### Instructions for the task
All of the entries below should be returned verbatim, apart from the pictures.

### Dataset excerpts
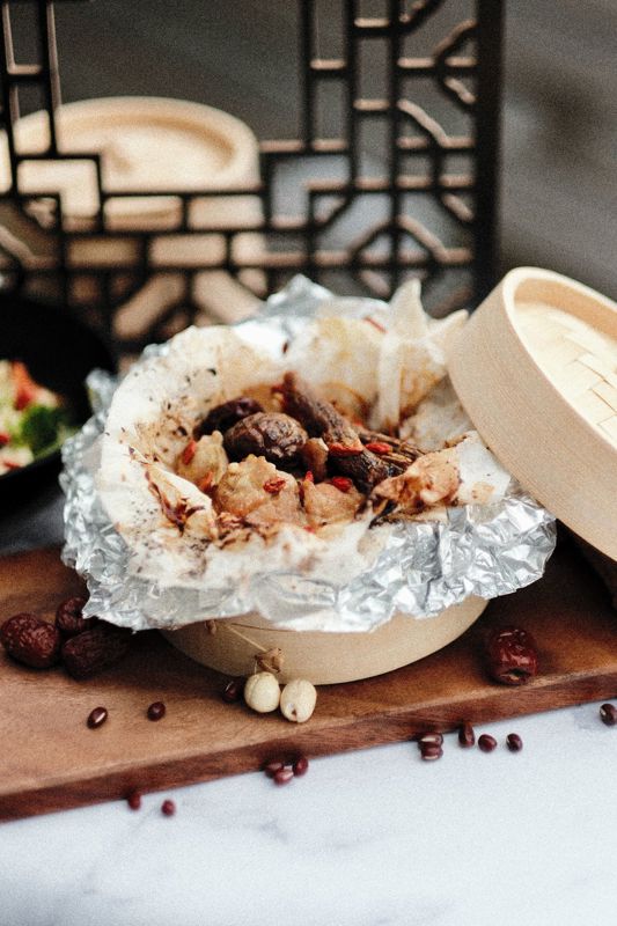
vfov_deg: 24.2
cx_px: 308
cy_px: 463
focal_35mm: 84
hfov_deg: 16.3
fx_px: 2160
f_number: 1.2
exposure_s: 1/1250
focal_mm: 56
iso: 125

### Your response
vfov_deg: 24.2
cx_px: 308
cy_px: 463
focal_35mm: 84
hfov_deg: 16.3
fx_px: 2160
f_number: 1.2
exposure_s: 1/1250
focal_mm: 56
iso: 125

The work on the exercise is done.